Contrast of the glaciated and nonglaciated regions.—Since we have now studied in brief outline the characteristics of the existing continental glaciers, we are in a position to review the evidences of former glaciers, the records of which exist in their carvings, their gravings, and their deposits.
Fig. 325.—Map of the glaciated and nonglaciated areas of northern Europe. The strongly marked morainal belts respectively south and north of the Baltic depression represent halting places in the retreat of the latest continental glacier (compiled from maps by Penck and Leverett).
An observant person familiar with the aspects of Nature in both the northern and southern portions of the central and eastern United States must have noticed that the general courses of the Ohio and Missouri rivers define a somewhat marked common border of areas which in most respects are sharply contrasted ([Fig. 324]). Hardly less striking is the contrast between the glaciated and the nonglaciated regions upon the continent of Europe ([Fig. 325]).

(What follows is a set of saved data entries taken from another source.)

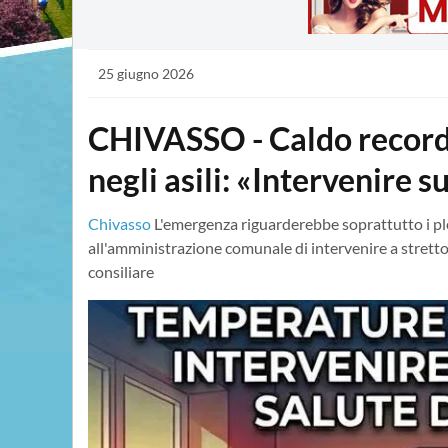
25 giugno 2026
CHIVASSO - Caldo record 
negli asili: «Intervenire s
Chivasso
L'emergenza riguarderebbe soprattutto i pl
all'amministrazione comunale di intervenire a stretto 
consiliare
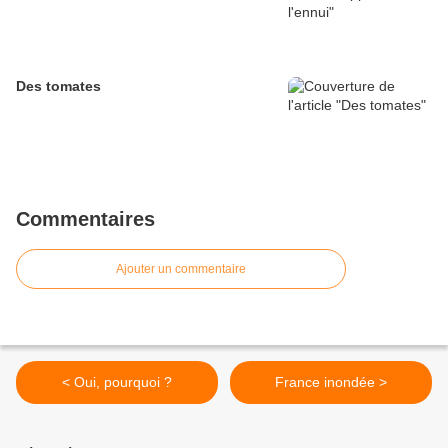
Des tomates
Commentaires
Ajouter un commentaire
< Oui, pourquoi ?
France inondée >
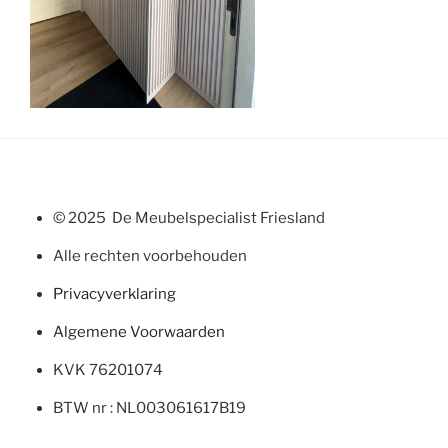
© 2025 De Meubelspecialist Friesland
Alle rechten voorbehouden
Privacyverklaring
Algemene Voorwaarden
KVK 76201074
BTW nr : NL003061617B19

It is the northern of the two areas which in each case reveals the characteristic evidences of glaciation, while there is entire absence of such marks to the southward of the common border. Within the American glaciated region there is, however, an area surrounded like an island, and within this district ([Fig. 324]) none of the marks characteristic of glaciation are to be found. This area is usually referred to as the “driftless area”, and occupies portions of the states of Wisconsin, Illinois, Minnesota, and Iowa. Even better than the area to the southward of the Ohio and Missouri rivers, it permits of a comparison of the nonglaciated with the drift-covered region.
Fig. 326.—“Stand Rock” near the “Dells” of the Wisconsin river, an unstable erosion remnant characteristic of the driftless area of North America (after Salisbury and Atwood).
The “driftless area.”—Within this district, then, we have preserved for our study a landscape which remains largely as it was before the several ice invasions had so profoundly transformed the general surface of the surrounding country. Speaking broadly, we may say that it represents an uplifted and in part dissected plain, which to the south and east particularly reveals the character of nearly mature river erosion ([Fig. 177], [p. 170]). The rock surface is here everywhere mantled by decomposed and disintegrated rock residues of local origin. The soluble constituents of the rock, such as the carbonates, have been removed by the process of leaching, so that the clays no longer effervesce when treated with dilute mineral acid.
Wherever favored by joints and by an alternation of harder and softer rock layers, picturesque unstable erosion remnants or “chimneys” may stand out in relief ([Fig. 326]). Furthermore, the driftless area is throughout perfectly drained—it is without lakes or swamps—since all valleys are characterized throughout by forward grades. The side valleys enter the main valleys as do the branches a tree trunk; in other words, the drainage is described as arborescent. In so far as any portions of a plane surface now remain in the landscape, they are found at the highest levels ([plate 16 A]). The topography is thus the result of a partial removal by erosion of an upland and may be described as incised topography. Nowhere within the area are there found rock masses foreign to the region, but all mantle rock is the weathered product of the underlying ledges.